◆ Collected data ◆
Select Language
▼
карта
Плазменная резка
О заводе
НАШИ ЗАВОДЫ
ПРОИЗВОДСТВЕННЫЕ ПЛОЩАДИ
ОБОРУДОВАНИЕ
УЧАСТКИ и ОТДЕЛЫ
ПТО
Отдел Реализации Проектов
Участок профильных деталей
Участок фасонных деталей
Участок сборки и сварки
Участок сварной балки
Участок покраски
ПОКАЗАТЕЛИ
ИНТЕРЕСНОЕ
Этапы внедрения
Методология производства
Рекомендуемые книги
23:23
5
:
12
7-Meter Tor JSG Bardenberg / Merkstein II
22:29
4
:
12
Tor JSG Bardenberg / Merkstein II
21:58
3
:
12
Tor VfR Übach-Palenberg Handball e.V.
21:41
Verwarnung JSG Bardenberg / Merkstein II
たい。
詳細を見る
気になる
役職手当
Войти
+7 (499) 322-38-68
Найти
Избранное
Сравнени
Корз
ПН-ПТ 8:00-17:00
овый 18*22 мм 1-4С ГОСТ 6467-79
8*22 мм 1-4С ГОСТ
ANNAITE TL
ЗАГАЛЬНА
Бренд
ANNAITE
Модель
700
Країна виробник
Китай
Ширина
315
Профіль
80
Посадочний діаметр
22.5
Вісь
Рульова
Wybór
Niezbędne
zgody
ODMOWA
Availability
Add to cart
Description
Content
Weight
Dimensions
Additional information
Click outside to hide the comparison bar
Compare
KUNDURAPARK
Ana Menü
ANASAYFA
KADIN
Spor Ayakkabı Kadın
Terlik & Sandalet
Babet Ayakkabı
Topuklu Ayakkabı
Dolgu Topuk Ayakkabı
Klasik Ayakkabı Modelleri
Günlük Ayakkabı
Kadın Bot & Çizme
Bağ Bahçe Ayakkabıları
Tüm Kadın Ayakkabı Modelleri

◆ Job ◆
Return every entry exactly; no line may be missing.

◆ Solution to this exercise ◆
Select Language
▼
карта
Плазменная резка
О заводе
НАШИ ЗАВОДЫ
ПРОИЗВОДСТВЕННЫЕ ПЛОЩАДИ
ОБОРУДОВАНИЕ
УЧАСТКИ и ОТДЕЛЫ
ПТО
Отдел Реализации Проектов
Участок профильных деталей
Участок фасонных деталей
Участок сборки и сварки
Участок сварной балки
Участок покраски
ПОКАЗАТЕЛИ
ИНТЕРЕСНОЕ
Этапы внедрения
Методология производства
Рекомендуемые книги
23:23
5
:
12
7-Meter Tor JSG Bardenberg / Merkstein II
22:29
4
:
12
Tor JSG Bardenberg / Merkstein II
21:58
3
:
12
Tor VfR Übach-Palenberg Handball e.V.
21:41
Verwarnung JSG Bardenberg / Merkstein II
たい。
詳細を見る
気になる
役職手当
Войти
+7 (499) 322-38-68
Найти
Избранное
Сравнени
Корз
ПН-ПТ 8:00-17:00
овый 18*22 мм 1-4С ГОСТ 6467-79
8*22 мм 1-4С ГОСТ
ANNAITE TL
ЗАГАЛЬНА
Бренд
ANNAITE
Модель
700
Країна виробник
Китай
Ширина
315
Профіль
80
Посадочний діаметр
22.5
Вісь
Рульова
Wybór
Niezbędne
zgody
ODMOWA
Availability
Add to cart
Description
Content
Weight
Dimensions
Additional information
Click outside to hide the comparison bar
Compare
KUNDURAPARK
Ana Menü
ANASAYFA
KADIN
Spor Ayakkabı Kadın
Terlik & Sandalet
Babet Ayakkabı
Topuklu Ayakkabı
Dolgu Topuk Ayakkabı
Klasik Ayakkabı Modelleri
Günlük Ayakkabı
Kadın Bot & Çizme
Bağ Bahçe Ayakkabıları
Tüm Kadın Ayakkabı Modelleri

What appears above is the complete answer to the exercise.